> **Provided text**
------------------------------------------------

Harbor Point's mutation builder can be reasoned about like this:
def issuer_index_mutations(before, after):
if before and before.status == "open":
yield Delete(
key=(before.issuer_id, "open", before.reservation_id),
row_version=before.row_version,
)
if after and after.status == "open":
yield Put(
key=(after.issuer_id, "open", after.reservation_id),
home_shard=after.home_shard,
row_pk=after.reservation_id,
row_version=after.row_version,
desk_id=after.desk_id,
notional=after.notional,
)
The hard part is not producing those mutations. It is deciding how strongly they must line up with the base commit. A synchronous design updates the base row and the index entry in one distributed transaction. That gives Harbor Point the cleanest semantics: once the write commits, issuer queries see the new state immediately. The price is higher write latency, more coordination, and more distributed transaction failure handling.
An asynchronous design commits the base row first, then derives index mutations from the ordered log or CDC stream. That usually scales writes better and isolates the index pipeline operationally, but it creates a visibility gap. The index may temporarily miss a new reservation or still expose a released one. If Harbor Point chooses that route, it needs explicit freshness metadata on the index path, the same way 11.md needed explicit replay positions on replica reads.
Retries make the maintenance contract even stricter. If the system replays the same index mutation after a worker restart, the index must not silently duplicate entries. That is why practical designs keep stable row identifiers and versions in the index payload. A Put should overwrite the logical entry for (issuer_id, status, reservation_id) at a known version, and a Delete should be idempotent. Otherwise, normal retry behavior turns into correctness drift.

------------------------------------------------

> **Written task 1**
Answer each question below from the text on Harbor Point's index maintenance.
(a) In the synchronous design, what two things are updated in one distributed transaction?
(b) In the asynchronous design, what are the index mutations derived from?
(c) What did 11.md need on replica reads?
> **Written task 2**
Using the text on Harbor Point's index maintenance, explain in one to three sentences why practical designs keep stable row identifiers and versions in the index payload.
> **Written task 3**
Decide whether each statement below agrees with the text on Harbor Point's index maintenance. Give yes or no for each, and quote the words from the text that settle it.
(a) The synchronous design offers lower write latency.
(b) Under the asynchronous design, the index may for a time still show a released reservation.
(c) Producing the mutations is described as the hard part.

> **Material supplied**
------------------------------------------------

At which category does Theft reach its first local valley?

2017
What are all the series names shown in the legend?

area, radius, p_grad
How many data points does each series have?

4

------------------------------------------------

> **Expected answer 1**
(a) The base row and the index entry.
(b) The ordered log or CDC stream.
(c) Explicit replay positions.

> **Expected answer 2**
A worker restart can cause the system to replay the same index mutation, and the index must not silently duplicate entries when that happens. Stable identifiers and versions let a Put overwrite the logical entry for (issuer_id, status, reservation_id) at a known version. They also let a Delete be idempotent, so normal retries do not cause correctness drift.

> **Expected answer 3**
(a) No: "The price is higher write latency"
(b) Yes: "The index may temporarily miss a new reservation or still expose a released one."
(c) No: "The hard part is not producing those mutations."